"The most valuable skill I developed, among many others, was the ability to translate technical and scientific information into a compelling and actionable narrative."
At the time, it didn’t seem like it would amount to anything. It was 2009, and the Energy Institute was not yet formed. Many of us in the Environmental Economics track were craving more curriculum on the confluence of energy and the environment. I expressed my concern to former Energy Institute Director, Andy Bunn, who suggested I consider an independent study to outline additional coursework on energy topics. I heeded Andy’s advice and, together, we created an energy seminar and accompanying field course, kicking-off what would later snowball into the foundation for today’s Institute for Energy Studies.
In the absence of a formal Energy Institute while a student at Western, I found success in exploring the energy, policy and business nexus through the Economics department and the College of the Environment.
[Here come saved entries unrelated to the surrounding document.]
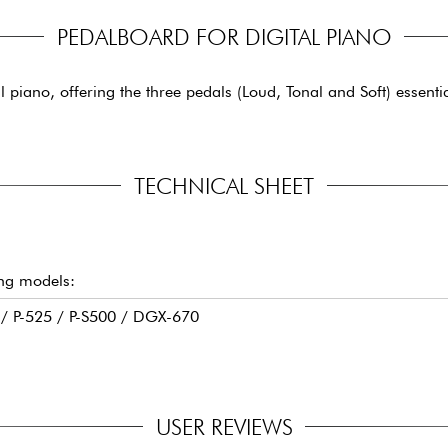
PEDALBOARD FOR DIGITAL PIANO
l piano, offering the three pedals (Loud, Tonal and Soft) essenti
TECHNICAL SHEET
ing models:
5 / P-525 / P-S500 / DGX-670
USER REVIEWS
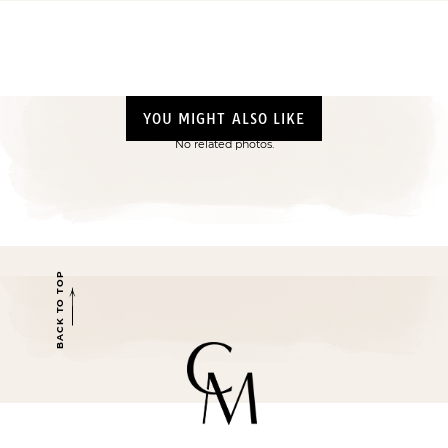
YOU MIGHT ALSO LIKE
No related photos.
BACK TO TOP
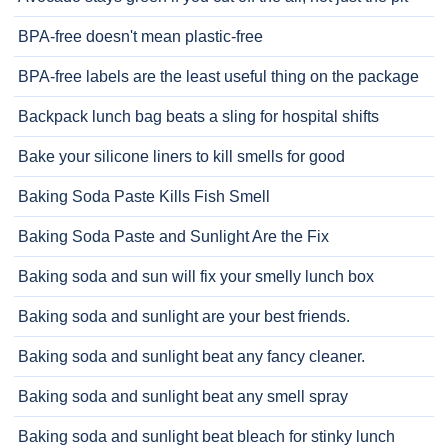
BPA-free doesn't mean plastic-free
BPA-free labels are the least useful thing on the package
Backpack lunch bag beats a sling for hospital shifts
Bake your silicone liners to kill smells for good
Baking Soda Paste Kills Fish Smell
Baking Soda Paste and Sunlight Are the Fix
Baking soda and sun will fix your smelly lunch box
Baking soda and sunlight are your best friends.
Baking soda and sunlight beat any fancy cleaner.
Baking soda and sunlight beat any smell spray
Baking soda and sunlight beat bleach for stinky lunch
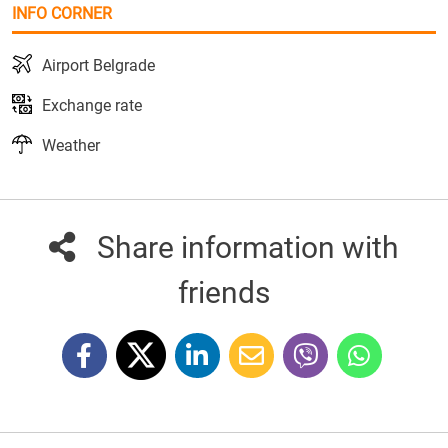
INFO CORNER
Airport Belgrade
Exchange rate
Weather
Share information with
friends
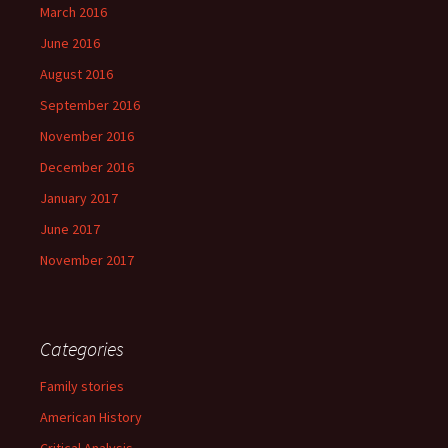
March 2016
June 2016
August 2016
September 2016
November 2016
December 2016
January 2017
June 2017
November 2017
Categories
Family stories
American History
Critical Analysis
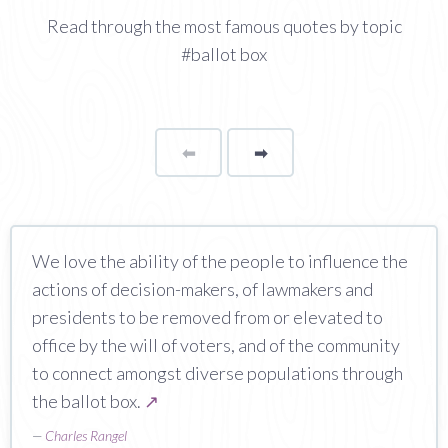
Read through the most famous quotes by topic
#ballot box
⬅
Page
➡
page
We love the ability of the people to influence the
actions of decision-makers, of lawmakers and
presidents to be removed from or elevated to
office by the will of voters, and of the community
to connect amongst diverse populations through
the ballot box.
↗
—
Charles Rangel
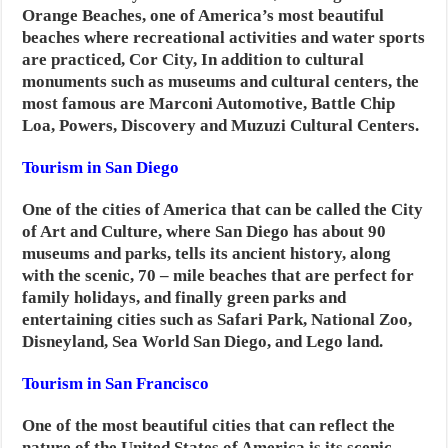
Orange Beaches, one of America’s most beautiful
beaches where recreational activities and water sports
are practiced, Cor City,
In addition to cultural
monuments such as museums and cultural centers, the
most famous are Marconi Automotive, Battle Chip
Loa, Powers, Discovery and Muzuzi Cultural Centers.
Tourism in San Diego
One of the cities of America that can be called the City
of Art and Culture, where San Diego has about 90
museums and parks, tells its ancient history, along
with the scenic, 70 – mile beaches that are perfect for
family holidays, and finally green parks and
entertaining cities such as Safari Park, National Zoo,
Disneyland, Sea World San Diego, and Lego land.
Tourism in San Francisco
One of the most beautiful cities that can reflect the
nature of the United States of America is its scenic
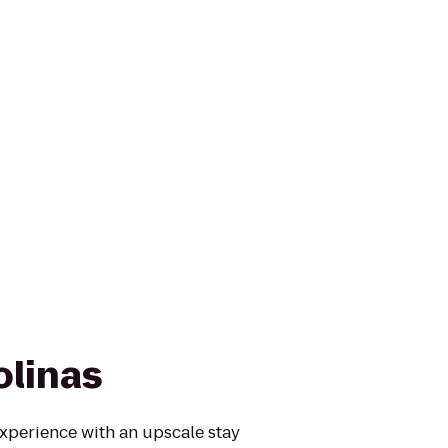
olinas
experience with an upscale stay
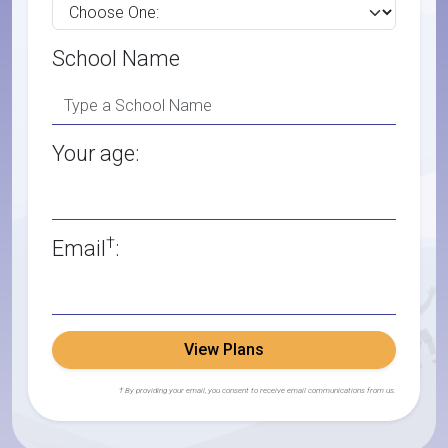
School Name
Your age:
†
Email
:
View Plans
† By providing your email, you consent to receive email communications from us.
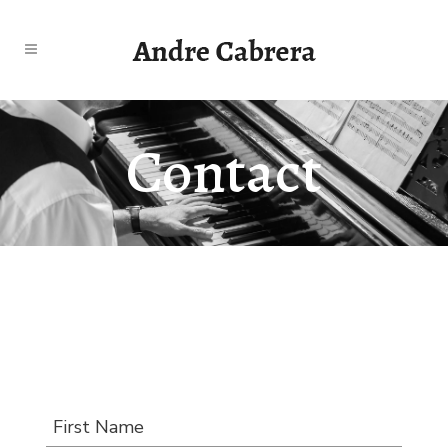
Contact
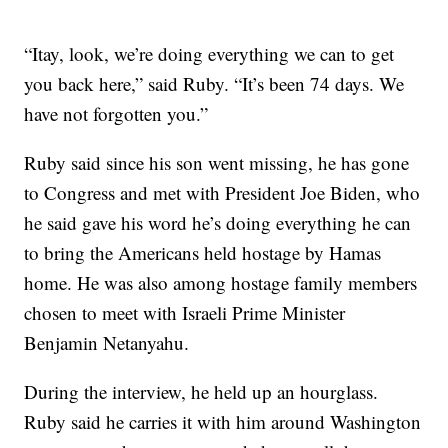
“Itay, look, we’re doing everything we can to get
you back here,” said Ruby. “It’s been 74 days. We
have not forgotten you.”
Ruby said since his son went missing, he has gone
to Congress and met with President Joe Biden, who
he said gave his word he’s doing everything he can
to bring the Americans held hostage by Hamas
home. He was also among hostage family members
chosen to meet with Israeli Prime Minister
Benjamin Netanyahu.
During the interview, he held up an hourglass.
Ruby said he carries it with him around Washington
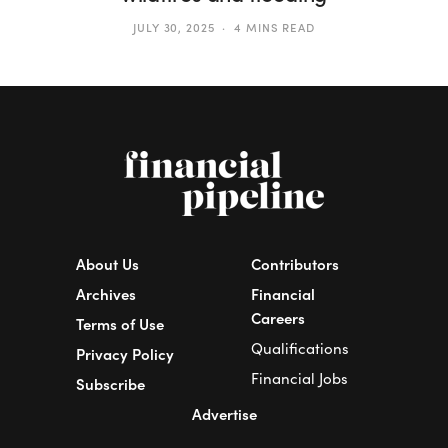
JULY 30, 2025
4 MINS READ
About Us
Contributors
Archives
Financial
Careers
Terms of Use
Qualifications
Privacy Policy
Financial Jobs
Subscribe
Advertise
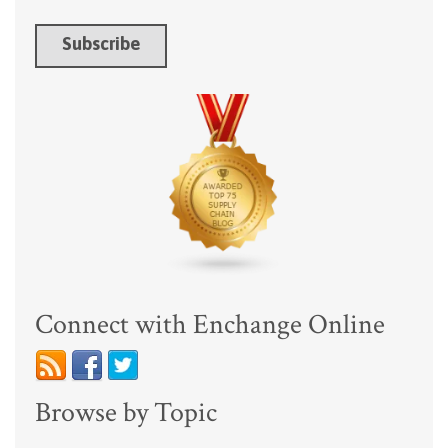
Connect with Enchange Online
Browse by Topic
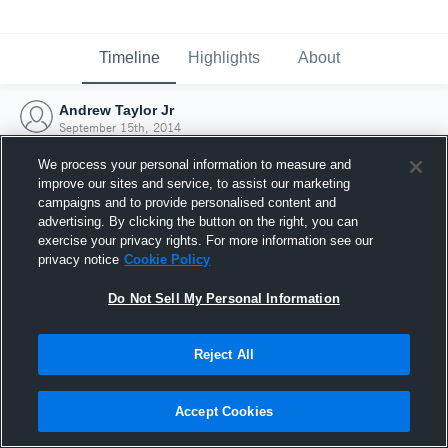
Timeline
Highlights
About
Andrew Taylor Jr
September 15th, 2014
We process your personal information to measure and
improve our sites and service, to assist our marketing
campaigns and to provide personalised content and
advertising. By clicking the button on the right, you can
exercise your privacy rights. For more information see our
privacy notice
Cookie Policy
Do Not Sell My Personal Information
Reject All
Joined Hudl
Accept Cookies
15 September 2014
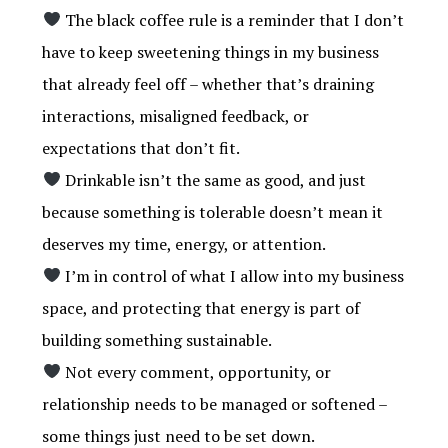
The black coffee rule is a reminder that I don’t
have to keep sweetening things in my business
that already feel off – whether that’s draining
interactions, misaligned feedback, or
expectations that don’t fit.
Drinkable isn’t the same as good, and just
because something is tolerable doesn’t mean it
deserves my time, energy, or attention.
I’m in control of what I allow into my business
space, and protecting that energy is part of
building something sustainable.
Not every comment, opportunity, or
relationship needs to be managed or softened –
some things just need to be set down.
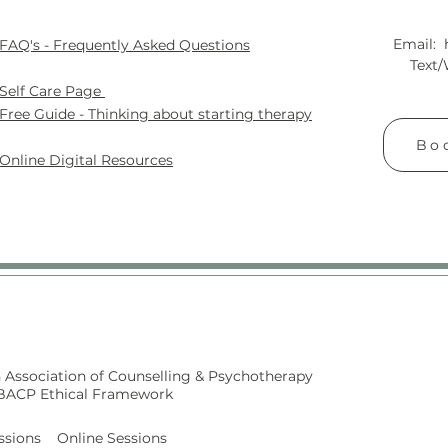
Email:
FAQ's - Frequently Asked Questions
Text
Self
Care Page
Free Guide - Thinking about starting therapy
Boo
Online Digital Resources
 Association of Counselling & Psychotherapy
 BACP Ethical Framework
ssions Online Sessions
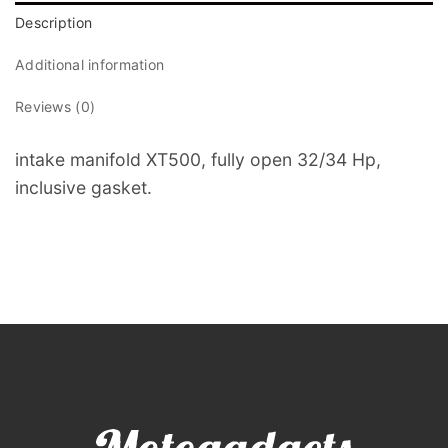
Description
Additional information
Reviews (0)
intake manifold XT500, fully open 32/34 Hp,
inclusive gasket.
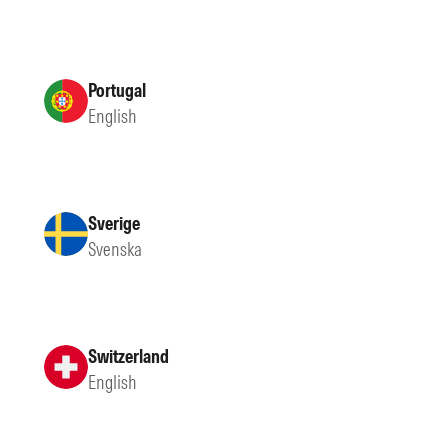
Portugal
English
Sverige
Svenska
Switzerland
English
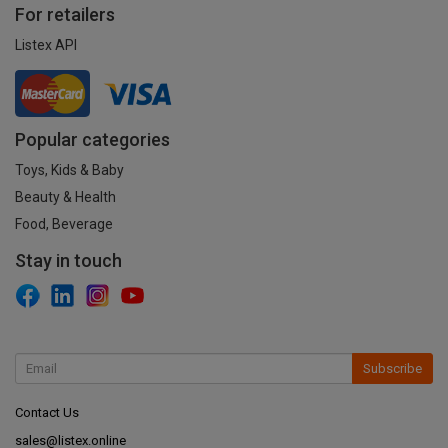
For retailers
Listex API
Popular categories
Toys, Kids & Baby
Beauty & Health
Food, Beverage
Stay in touch
Subscribe
Contact Us
sales@listex.online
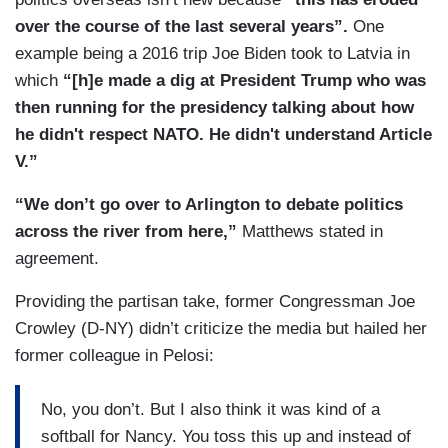
over the course of the last several years”.
One
example being a 2016 trip Joe Biden took to Latvia in
which
“[h]e made a dig at President Trump who was
then running for the presidency talking about how
he didn't respect NATO. He didn't understand Article
V.”
“We don’t go over to Arlington to debate politics
across the river from here,”
Matthews stated in
agreement.
Providing the partisan take, former Congressman Joe
Crowley (D-NY) didn’t criticize the media but hailed her
former colleague in Pelosi:
No, you don’t. But I also think it was kind of a
softball for Nancy. You toss this up and instead of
The most valuable skill I developed, among many others, was the ability to translate technical and scientific information into a compelling and actionable narrative. This is exactly the kind of real world applied learning I believe the Institute imparts on its students.
These skills have helped me to make a positive impact as a Coordinator of Alternative Fuels and Technologies with Western Washington Clean Cities Coalition. Our program, an affiliate of the U.S Department of Energy works directly with fleet managers, technologists and regional policy makers to address our dependence on fossil fuel in transportation. I am so grateful for the experience I gained at WWU and I am quite proud to see the Institute form and prepare others for this exciting and important work.